* [WHAT THE EXERCISE ASKS]: Go through the records and set each one down exactly, skipping any picture.

* [ENTRIES SHOWN]:
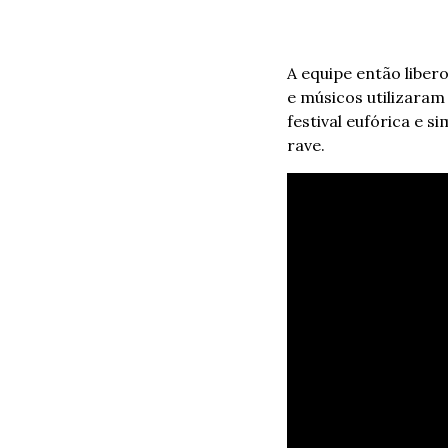
A equipe então liber
e músicos utilizaram
festival eufórica e 
rave.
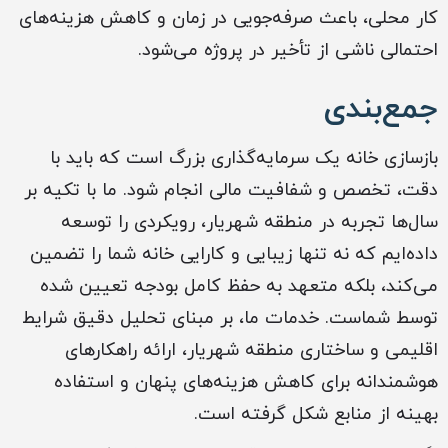
کار محلی، باعث صرفه‌جویی در زمان و کاهش هزینه‌های
احتمالی ناشی از تأخیر در پروژه می‌شود.
جمع‌بندی
بازسازی خانه یک سرمایه‌گذاری بزرگ است که باید با
دقت، تخصص و شفافیت مالی انجام شود. ما با تکیه بر
سال‌ها تجربه در منطقه شهریار، رویکردی را توسعه
داده‌ایم که نه تنها زیبایی و کارایی خانه شما را تضمین
می‌کند، بلکه متعهد به حفظ کامل بودجه تعیین شده
توسط شماست. خدمات ما، بر مبنای تحلیل دقیق شرایط
اقلیمی و ساختاری منطقه شهریار، ارائه راهکارهای
هوشمندانه برای کاهش هزینه‌های پنهان و استفاده
بهینه از منابع شکل گرفته است.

* [RESULT OF THE TASK]:
A equipe então liber
e músicos utilizaram
festival eufórica e 
rave.
کار محلی، باعث صرفه‌جویی در زمان و کاهش هزینه‌های
احتمالی ناشی از تأخیر در پروژه می‌شود.
جمع‌بندی
بازسازی خانه یک سرمایه‌گذاری بزرگ است که باید با
دقت، تخصص و شفافیت مالی انجام شود. ما با تکیه بر
سال‌ها تجربه در منطقه شهریار، رویکردی را توسعه
داده‌ایم که نه تنها زیبایی و کارایی خانه شما را تضمین
می‌کند، بلکه متعهد به حفظ کامل بودجه تعیین شده
توسط شماست. خدمات ما، بر مبنای تحلیل دقیق شرایط
اقلیمی و ساختاری منطقه شهریار، ارائه راهکارهای
هوشمندانه برای کاهش هزینه‌های پنهان و استفاده
بهینه از منابع شکل گرفته است.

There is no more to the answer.